Ankur Deo - Travel Radar

In the first article about Foresight 2020, we dived into the sustainability aspects of the future of aviation - we had a look into sustainable fuel, Airbus E-Fan X project, and Hybrid technology. Today, we bring to you another interesting domain that was discussed in this forum - development of versatile and eco-friendly electric Vertical Take-off and Landing (eVTOL) aircraft - a personalised air vehicle that could transform the way we travel within cities.

Kaydon Stanzione, the Chief Executive of Jaunt Air Mobility presented this intriguing topic of how the use of personalised eVTOL can transform the way we live, work, and play. According to Deloitte, US passenger eVTOL market is expected to reach US$3.4 billion in 2025. As urban traffic is on a rise due to increased industrialisation and growth, the costs associated with commuter time and costs for goods and services have shot up. The eVTOL air vehicle is envisioned to tackle this very impediment by providing a convenient, innovative and green solution. 

Vertical Take-Off and Landing Vehicles (VTOL) are those which can take off and land from the same place without the need of a runway. While they can either be of the manned type or unmanned type (fully autonomous) and can be in various sizes and scales, currently, engineers all around the world are focussing on developing a manned small scale vehicle, that being the low hanging fruit. A typical VTOL vehicle can be seen in the images below.

VTOL basically has three configurations:

  1. wing type configuration, 

  2. helicopter type configuration and 

  3. ducted type configuration. 

Wing type configuration has fixed wings with vector thrust engine or moving wings with an engine, while the ducted type has a ducted rotor which helps to provide lift. The helicopter type, on the other hand, has rotor mounted above it to provide lift. Going to particularly personalised or small scale VTOL vehicles also termed as ‘Micro Manned/Unmanned Aerial Vehicle (UAV)’, they have more than one rotor, and hence named as ‘multirotor’ systems. They usually have fixed pitch propellers compared to variable pitch propellers in helicopters. Presently more research is done in this field owing to the advantages of it due to its size.

While various companies like Jaunt Air Mobility are involved in research and development for VTOL, another aspect (as discussed in previous Foresight article) shall be the electrification of these vehicles for better efficiency and reduced carbon footprint.

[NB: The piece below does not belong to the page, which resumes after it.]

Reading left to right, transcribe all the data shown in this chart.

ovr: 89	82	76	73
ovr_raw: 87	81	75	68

A multitude of global organisations like Uber have already invested heavily in figuring out what urban point-to-point mobility of the future would look like, and almost every solution has either eVTOL or a part of it embedded in it. 

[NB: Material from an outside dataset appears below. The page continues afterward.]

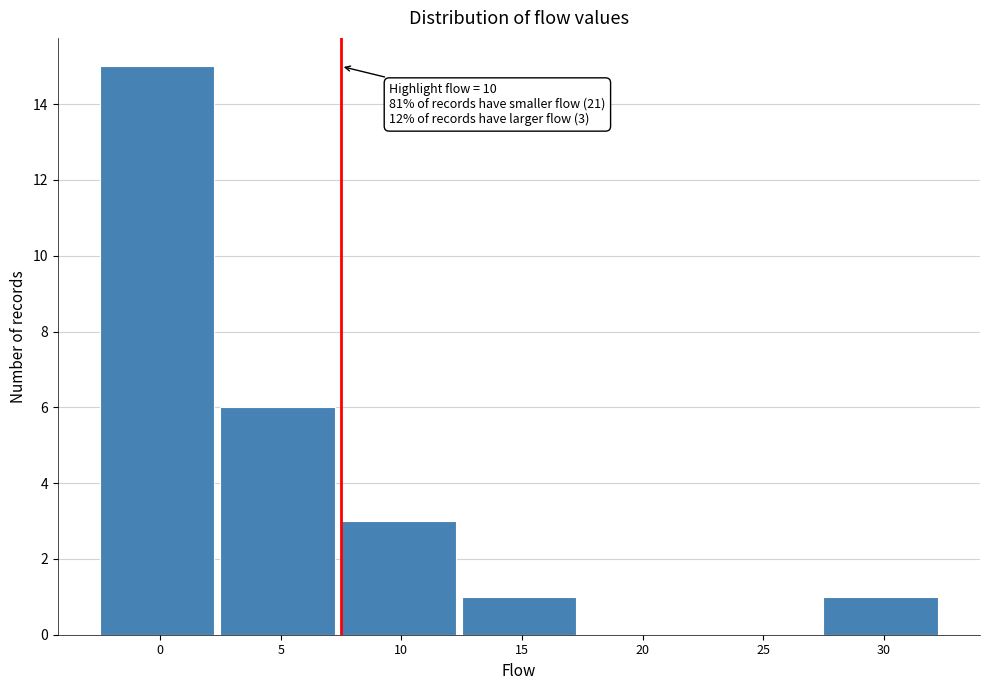

Reading right to left, what are all the values shown in this chart?

30=1	25=0	20=0	15=1	10=3	5=6	0=15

While eVTOLs might very well be the future of urban communication, analysts in the panel showed substantial optimism to see these vehicles in the product development phase by as early as 2025. The inclusion of eVTOLs in urban infrastructure includes the creation and analysis of a multitude of new norms and regulations, which are yet to be defined fully. As more companies invest and research in the field, the panel was sure that till 2030, eVTOLs could be contributing about 5-7% of total urban traffic.